J’entends déjà certains hurler : “ignoble film de propagande !” Et, effectivement, c’en est bien un. Mais, franchement, était-il possible de faire un film en 1938, à l’apogée du pouvoir stalinien, au moment des grands procès de Moscou et des rafles d’Ejov, sans y mettre de la propagande ?
Ici, on pourrait éventuellement trouver une sombre ironie dans certains propos et certaines situations. Lorsque l’un des personnages, Egor, affirme que les paysans ne peuvent pas vivre sans la terre, alors qu’en même temps la collectivisation forcée des terres prive, justement, les paysans de ce lien (et d’une façon ô combien douloureuse !), ça fait un peu grincer des dents.

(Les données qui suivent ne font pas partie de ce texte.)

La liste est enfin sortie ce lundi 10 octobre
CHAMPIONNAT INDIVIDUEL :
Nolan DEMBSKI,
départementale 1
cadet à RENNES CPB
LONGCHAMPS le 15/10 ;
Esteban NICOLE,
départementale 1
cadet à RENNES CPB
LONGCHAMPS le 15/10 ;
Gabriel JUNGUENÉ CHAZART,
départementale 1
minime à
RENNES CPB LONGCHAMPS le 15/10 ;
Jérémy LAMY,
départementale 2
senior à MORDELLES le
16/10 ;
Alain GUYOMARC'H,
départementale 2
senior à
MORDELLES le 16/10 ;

Le film est cependant très intéressant sur plus d’un titre. D’abord parce qu’il s’inscrit dans la thématique des nationalités, une des plus intéressantes dans l’histoire russe et soviétique. Schématiquement, le film présente l’époque tsariste comme une période où les différentes ethnies qui peuplent l’empire russe sont maltraitées (ce qui n’est pas faux, loin de là). Lorsque le gouverneur arrive et parle aux Kazakhs, il les infantilise totalement. La réaction d’Amangueldy est caractéristique : “ils nous ont pris nos terres, mais ils nous demandent quand même de nous battre pour les protéger ; ils nous ont pris notre bétail, mais ils nous demandent quand même de nous battre pour le défendre…”. Les Kazakhs, comme bien d’autres peuples, sont montrés comme étant dépossédés de leurs biens et de leur culture. Et la lutte bolchévique va permettre de libérer ces populations opprimées par le régime tsariste.

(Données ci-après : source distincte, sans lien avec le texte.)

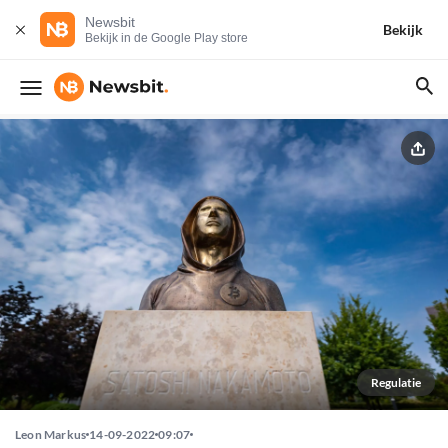
Newsbit
Bekijk
Bekijk in de Google Play store
Regulatie
Leon Markus
14-09-2022
09:07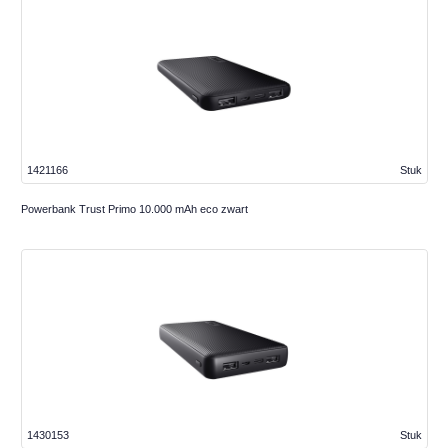
1421166
Stuk
Powerbank Trust Primo 10.000 mAh eco zwart
1430153
Stuk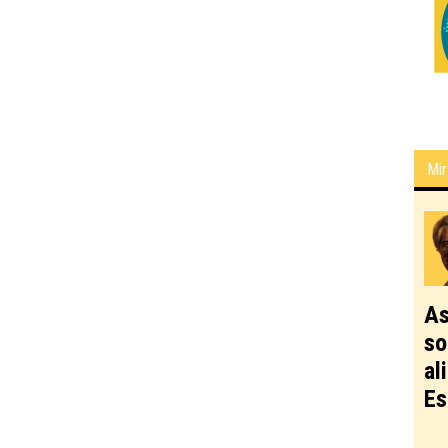
Mir
As
so
al
Es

Oui, je sais, vu de 1938, ça pourrait faire rire. Mais la politique des “nationalités” a constitué un des débats les plus passionnants des années de construction de l’URSS. L’un des dilemmes pourrait être formulé ainsi : le communisme est anti-impérialiste et veut libérer les peuples, alors que faire avec ces populations si différentes ? Sera-t-il possible de leur donner leur indépendance sans créer une force centrifuge qui fera exploser le pays ?
Il reste un peu de tout cela dans ce film, présenté comme fondateur du cinéma du Kazakhstan. Le communisme est montré comme une force libératrice.
Et, sur certains aspects, Amangeldy prend la forme d’une épopée fondatrice. Même si les faits sont authentiques (sans préjuger de la véracité de chaque détail, évidemment), il y a là quelque chose qui dépasse le seul cadre du film historique. C’est la naissance d’une nation.
Au niveau plus technique, le film reste assez primaire. Depuis que Staline a jugé que les recherches techniques et esthétiques constituent du formalisme et sont donc condamnables car elles éloignent de la vérité, il ne faut plus s’attendre à des révolutions du montage ou des cadrages comme on en avait 10 ans plus tôt. Ici donc, la technique est simple et cherche l’efficacité. Le récit est elliptique et enchaîne les épisodes significatifs en éliminant tout ce qu’il juge inutile. Cependant, le film sait se garder des scènes quasiment ethnographiques.
L’ensemble se voit d’abord comme une curiosité, mais aussi avec un certain intérêt pour ceux qui aiment se pencher sur le 7ème art soviétique.